# YOUR OBJECTIVE
Return every line from the one with "thumb tip: (118, 118)" through the one with "pinky mcp: (133, 115)", inclusive, exactly as it appears below.

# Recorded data
§ §
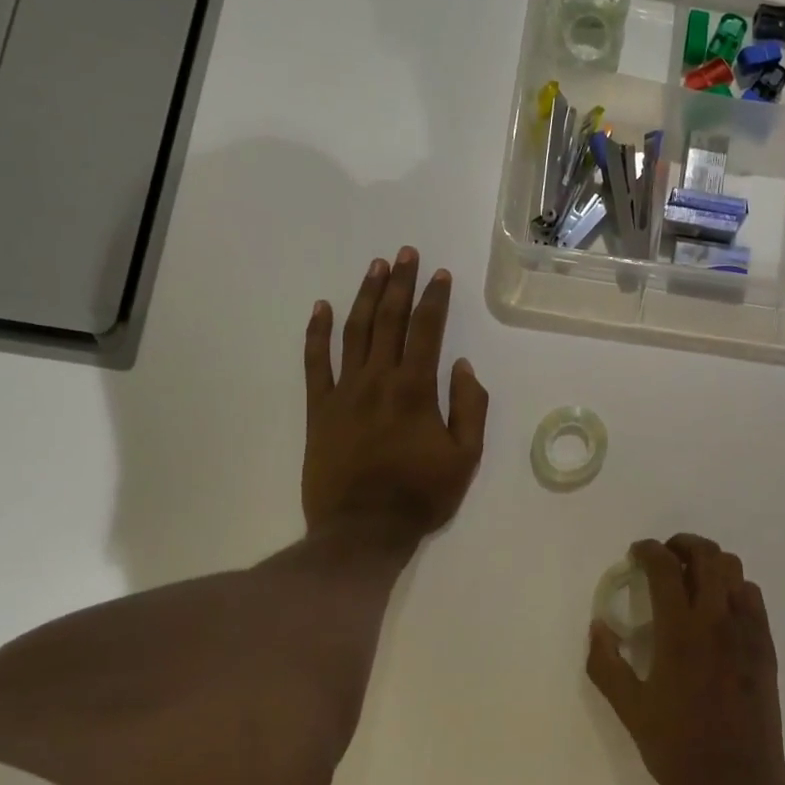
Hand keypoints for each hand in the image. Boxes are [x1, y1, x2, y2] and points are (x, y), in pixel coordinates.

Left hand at [302, 247, 489, 550]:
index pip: (427, 331)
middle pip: (389, 320)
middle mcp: (378, 380)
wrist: (362, 530)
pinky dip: (316, 333)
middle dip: (399, 284)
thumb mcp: (466, 457)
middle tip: (405, 254)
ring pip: (354, 332)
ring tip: (375, 268)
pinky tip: (321, 308)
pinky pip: (314, 363)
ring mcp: (344, 392)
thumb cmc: (421, 495)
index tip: (440, 274)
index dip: (435, 299)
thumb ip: (470, 407)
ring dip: (365, 296)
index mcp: (416, 389)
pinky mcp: (318, 409)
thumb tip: (461, 366)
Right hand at [586, 534, 784, 784]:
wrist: (739, 783)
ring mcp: (747, 629)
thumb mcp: (630, 710)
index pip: (666, 568)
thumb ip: (606, 664)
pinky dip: (733, 586)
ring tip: (691, 577)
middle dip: (683, 544)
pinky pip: (752, 595)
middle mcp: (717, 620)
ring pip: (734, 569)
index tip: (637, 552)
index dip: (649, 550)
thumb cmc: (678, 748)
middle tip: (665, 556)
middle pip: (707, 555)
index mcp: (681, 632)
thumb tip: (598, 626)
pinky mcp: (765, 644)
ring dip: (709, 561)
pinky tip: (719, 607)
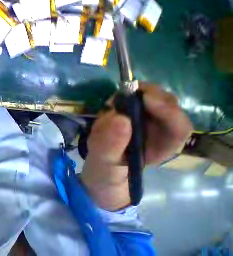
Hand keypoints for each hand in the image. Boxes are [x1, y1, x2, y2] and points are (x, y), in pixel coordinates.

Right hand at [80, 85, 192, 210]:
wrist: (100, 166)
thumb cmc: (105, 171)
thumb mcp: (104, 163)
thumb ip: (110, 146)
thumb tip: (118, 118)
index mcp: (161, 149)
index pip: (178, 128)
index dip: (167, 110)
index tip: (143, 99)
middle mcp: (160, 132)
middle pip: (167, 105)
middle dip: (147, 96)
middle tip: (120, 97)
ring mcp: (148, 122)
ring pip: (150, 99)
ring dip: (131, 97)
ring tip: (110, 106)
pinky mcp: (133, 115)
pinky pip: (133, 100)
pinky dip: (121, 99)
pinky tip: (109, 108)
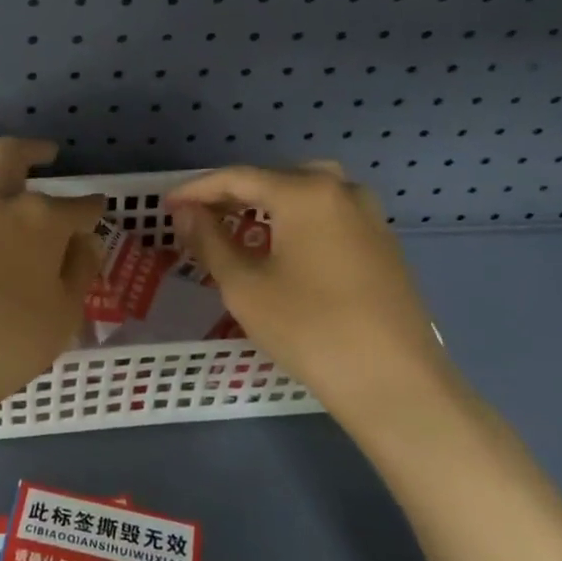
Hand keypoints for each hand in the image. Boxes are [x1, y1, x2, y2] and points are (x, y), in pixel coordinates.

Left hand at [0, 139, 102, 434]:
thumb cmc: (3, 343)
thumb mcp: (61, 317)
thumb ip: (78, 273)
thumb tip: (85, 242)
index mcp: (40, 220)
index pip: (76, 207)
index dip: (91, 208)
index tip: (98, 207)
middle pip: (14, 156)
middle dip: (35, 150)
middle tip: (49, 153)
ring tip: (2, 158)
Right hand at [168, 164, 450, 415]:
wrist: (395, 382)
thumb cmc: (309, 329)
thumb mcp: (244, 286)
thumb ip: (210, 241)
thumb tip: (186, 212)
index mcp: (305, 192)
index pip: (238, 178)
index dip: (197, 189)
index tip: (167, 204)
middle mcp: (341, 190)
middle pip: (275, 178)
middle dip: (234, 194)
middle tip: (201, 217)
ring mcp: (369, 215)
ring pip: (307, 193)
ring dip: (269, 204)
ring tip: (240, 229)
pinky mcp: (383, 243)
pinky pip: (330, 214)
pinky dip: (299, 220)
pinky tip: (284, 249)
§ §
# REPLY
thumb tip: (118, 118)
index mcp: (161, 149)
index pip: (178, 128)
index dip: (167, 110)
index tip: (143, 99)
middle mcp: (160, 132)
middle pip: (167, 105)
middle dip: (147, 96)
middle tip: (120, 97)
ring mcp: (148, 122)
ring pip: (150, 99)
ring dip: (131, 97)
ring tip: (110, 106)
pinky mcp: (133, 115)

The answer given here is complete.